Rhodes, the old prompter at Blackfriars, who had turned bookseller, reopened the Cockpit on the Restoration. The new Theatre in Drury Lane opened in 1663 with the “Humorous Lieutenant” of Beaumont and Fletcher. This was the King’s Company under Killigrew. Davenant and the Duke of York’s company found a home first in the Cockpit, and afterwards in Salisbury Court, Fleet Street.

The first Drury Lane Theatre was burnt down in 1672. Wren built the new house, which opened in 1674 with a prologue by Dryden. Cibber gives a careful account of Wren’s Drury Lane, the chief entrance to which was down Playhouse Passage. Pepys blamed it for the distance of the stage from the boxes, and for the narrowness of the pit entrances.[555] The platform of the stage projected very forward, and the lower doors of entrance for the actors were in the place of the stage-boxes.[556]

In 1681 the two companies united, leaving Portugal Street to the lithe tennis-players and Dorset Gardens to the brawny wrestlers. Wren’s theatre was taken down in 1791; its successor, built by Holland, was opened in 1794, and destroyed in 1809. The present edifice, the fourth in succession, is the work of Wyatt, and was opened in 1812.[557]

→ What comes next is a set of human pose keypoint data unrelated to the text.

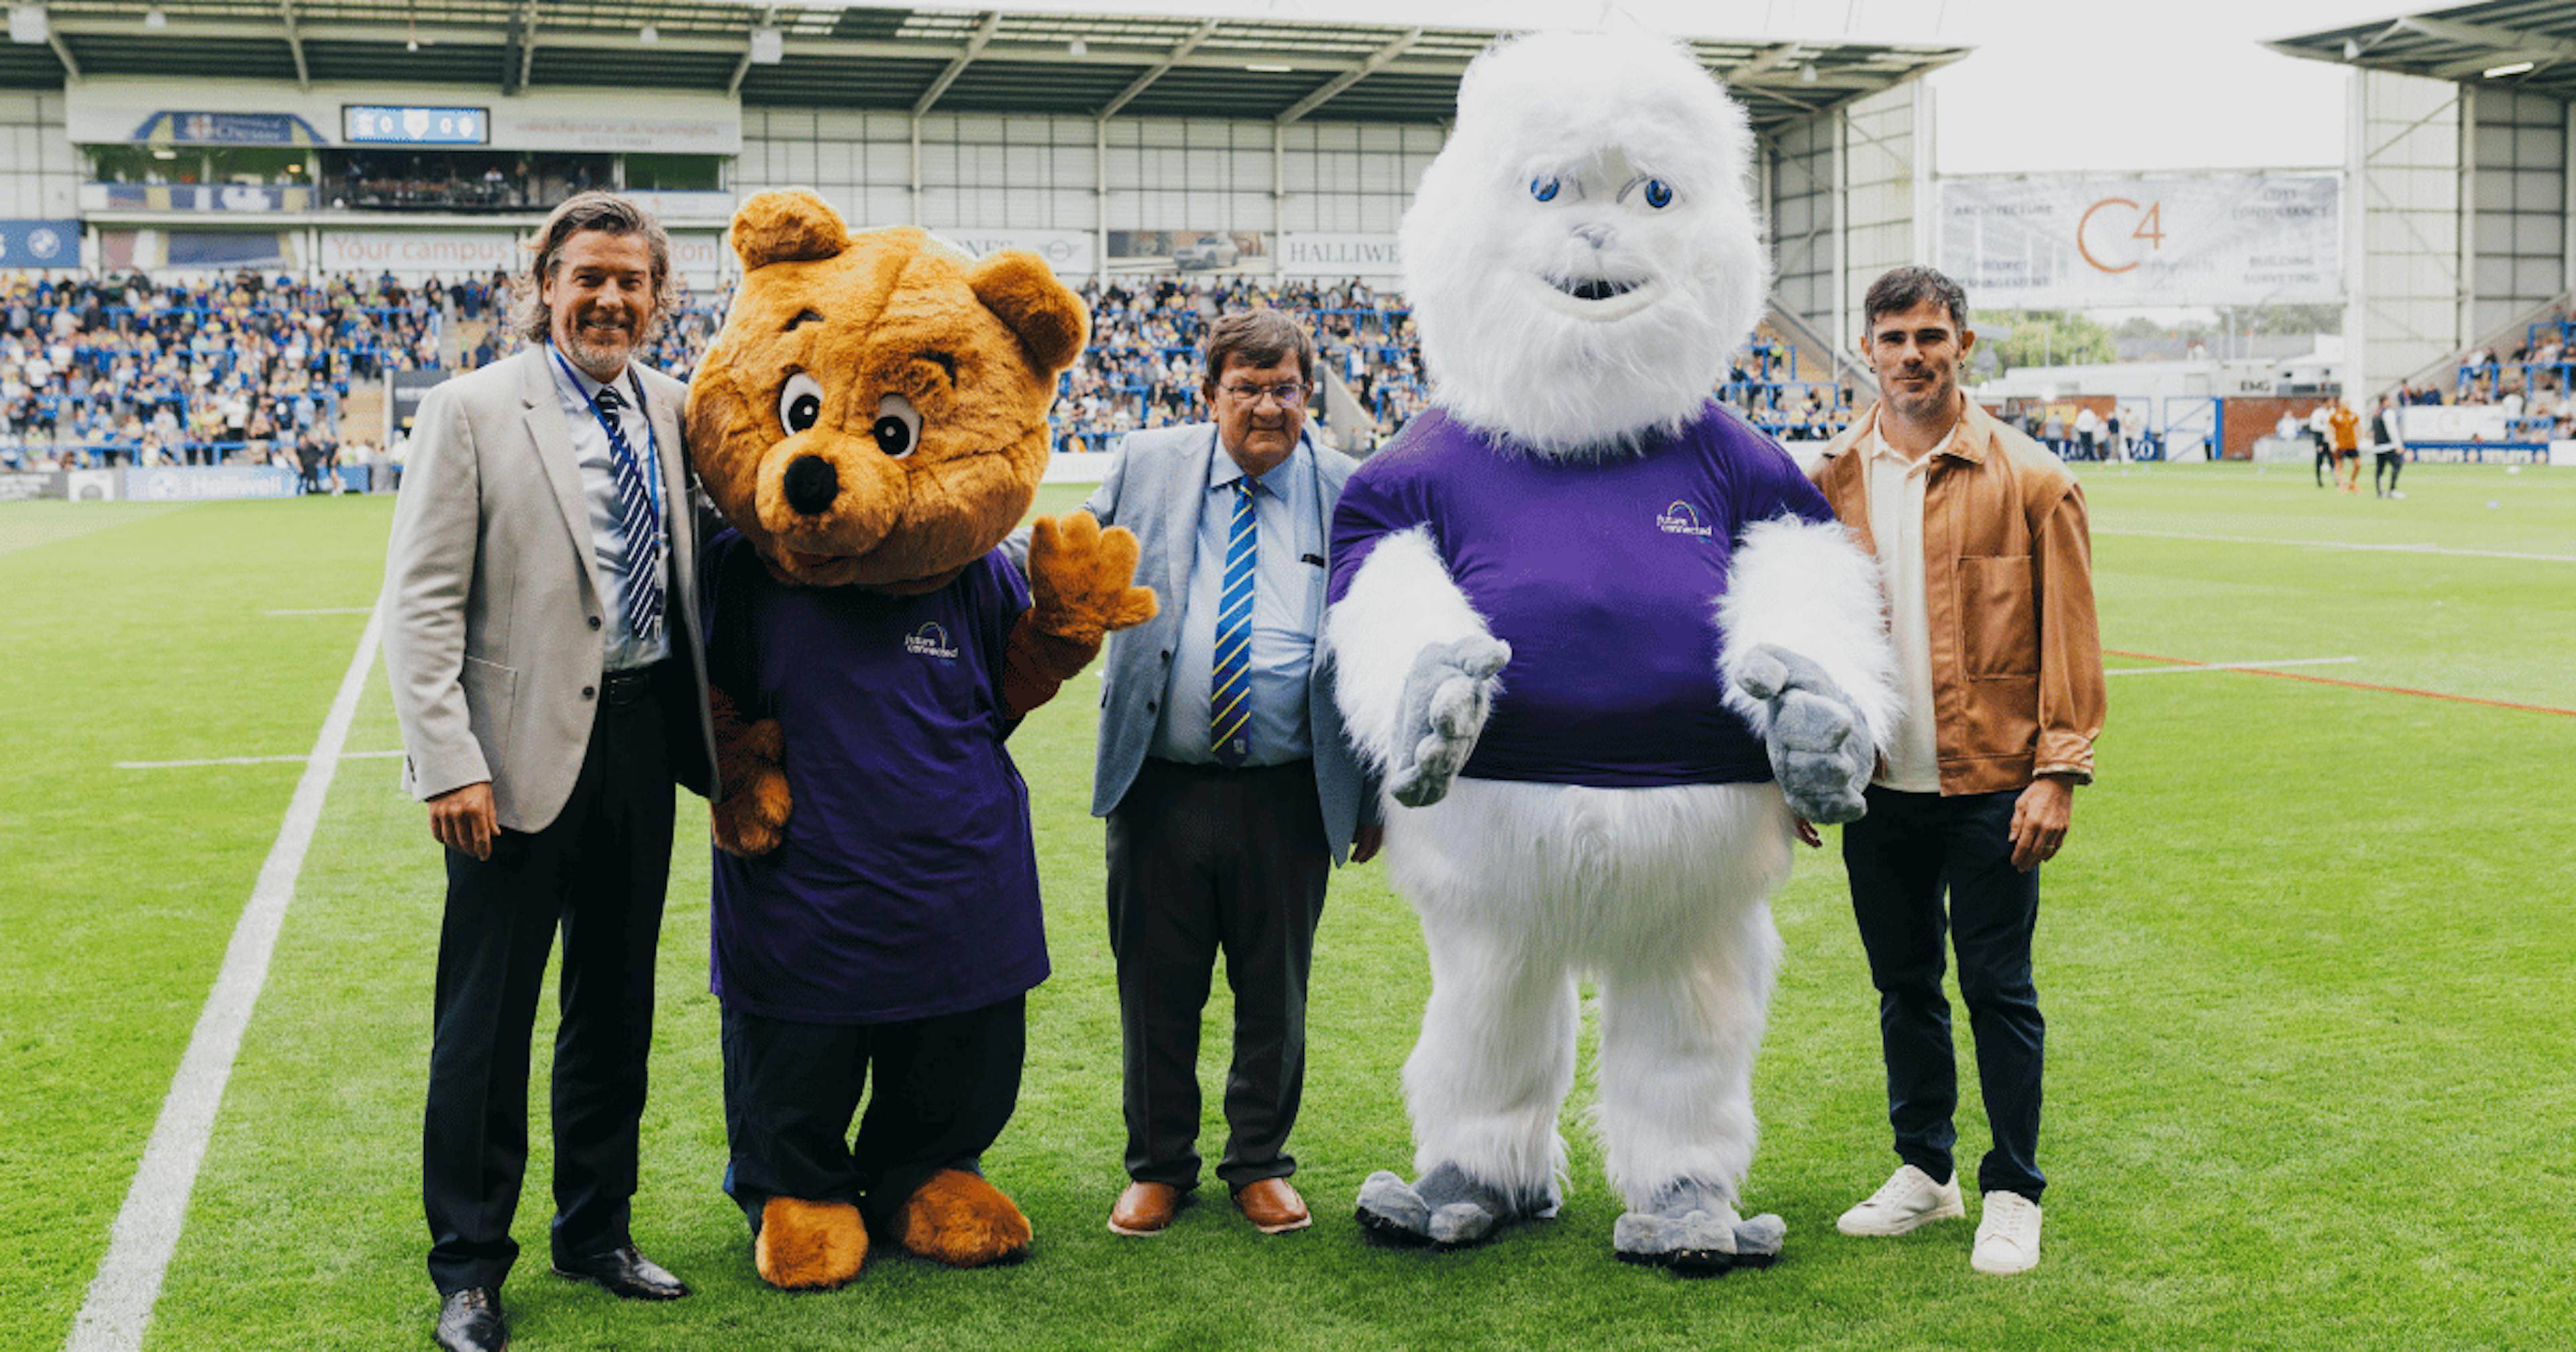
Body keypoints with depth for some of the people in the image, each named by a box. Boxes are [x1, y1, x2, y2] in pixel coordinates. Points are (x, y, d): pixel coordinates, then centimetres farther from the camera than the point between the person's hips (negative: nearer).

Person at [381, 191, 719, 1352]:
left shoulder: (669, 410, 8)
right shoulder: (472, 411, -6)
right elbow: (421, 601, -9)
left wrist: (710, 730, 9)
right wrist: (449, 761, -17)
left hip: (641, 734, 5)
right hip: (524, 745, -5)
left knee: (616, 1004, 15)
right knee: (487, 1017, 3)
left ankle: (596, 1233, 30)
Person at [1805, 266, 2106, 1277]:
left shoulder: (2029, 481, -4)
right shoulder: (1832, 482, 6)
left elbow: (2068, 638, -4)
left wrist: (2057, 774, -10)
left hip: (1989, 784, -3)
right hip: (1877, 783, 4)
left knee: (1997, 989, 2)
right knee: (1904, 984, 14)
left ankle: (2012, 1194, 16)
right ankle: (1923, 1171, 30)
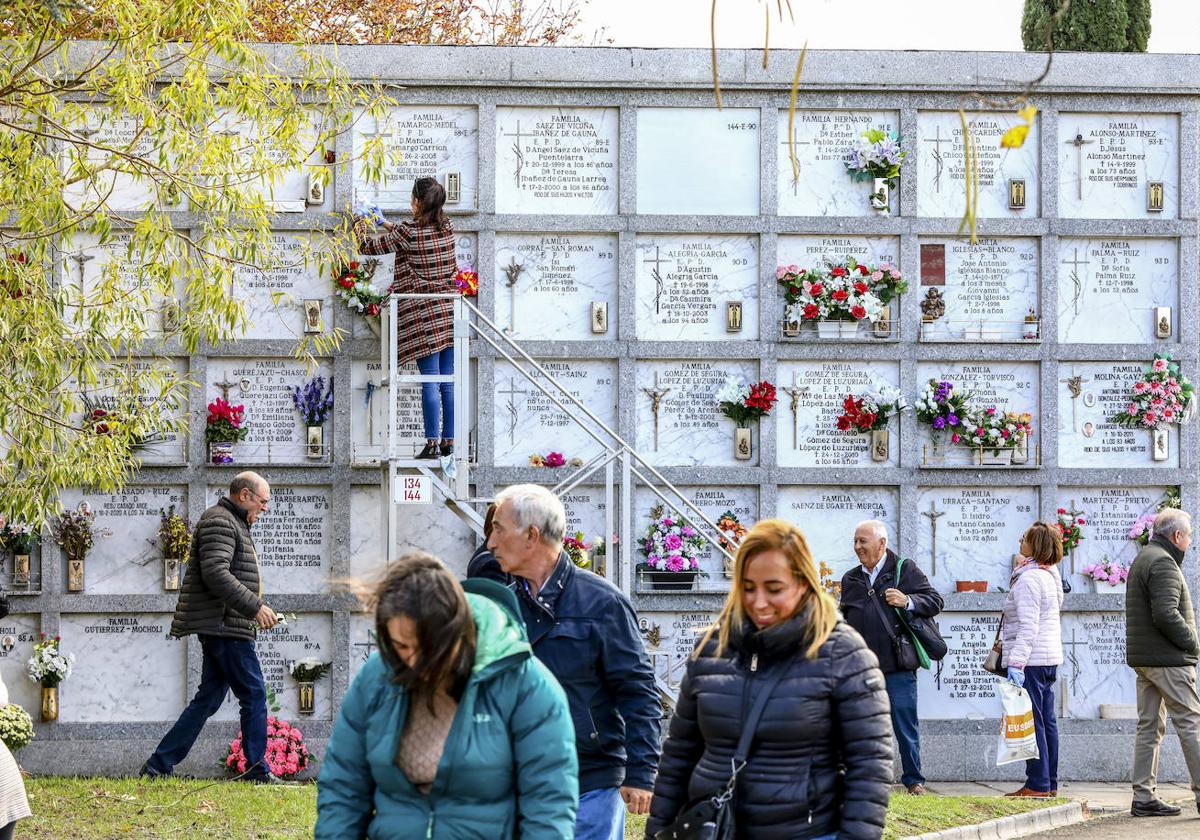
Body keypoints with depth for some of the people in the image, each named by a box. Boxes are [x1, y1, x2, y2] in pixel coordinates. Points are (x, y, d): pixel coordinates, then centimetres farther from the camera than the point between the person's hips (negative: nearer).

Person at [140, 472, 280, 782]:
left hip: (220, 628, 11)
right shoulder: (220, 521, -11)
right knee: (254, 695, -5)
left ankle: (159, 765, 10)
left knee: (208, 698, 10)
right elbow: (216, 574, -23)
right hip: (224, 627, -11)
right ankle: (257, 769, 0)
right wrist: (255, 607, -22)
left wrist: (260, 609, 20)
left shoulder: (234, 524, 24)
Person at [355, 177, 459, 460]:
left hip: (424, 315, -5)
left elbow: (369, 247, 2)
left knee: (430, 381, -5)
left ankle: (432, 444, -5)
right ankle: (448, 441, 11)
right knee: (448, 382, 7)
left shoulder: (407, 232, -11)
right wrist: (390, 226, 37)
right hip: (450, 314, 5)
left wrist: (360, 228, 22)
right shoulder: (447, 228, 5)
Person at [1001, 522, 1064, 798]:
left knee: (1031, 722, -6)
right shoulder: (1050, 575, 14)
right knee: (1047, 721, 11)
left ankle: (1038, 784, -6)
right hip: (1050, 657, 10)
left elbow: (1028, 627, -22)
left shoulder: (1028, 579, -15)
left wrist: (1016, 662, -25)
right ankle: (1050, 784, 14)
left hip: (1031, 660, -10)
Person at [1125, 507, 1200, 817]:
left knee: (1150, 726, 9)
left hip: (1143, 659, 10)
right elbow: (1166, 614, -23)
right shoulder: (1163, 563, -14)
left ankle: (1144, 797, 8)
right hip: (1168, 660, -10)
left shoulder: (1142, 559, 19)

Hart, Mohun, Burt, and Clun were all actors in Killigrew’s company. Hart, who had been a captain in the army, was dignified as Alexander, incomparable as Catiline, and excellent as Othello. He died in 1683. Mohun, whom Nat Lee wrote parts for, and who had been a major in the Civil War, was much applauded in heroic parts, and was a favourite of Rochester’s. Burt played Cicero in Ben Jonson’s “Catiline;” and poor Clun, who was murdered by footpads in Kentish Town, was great as Iago, and as Subtle in “The Alchymist.”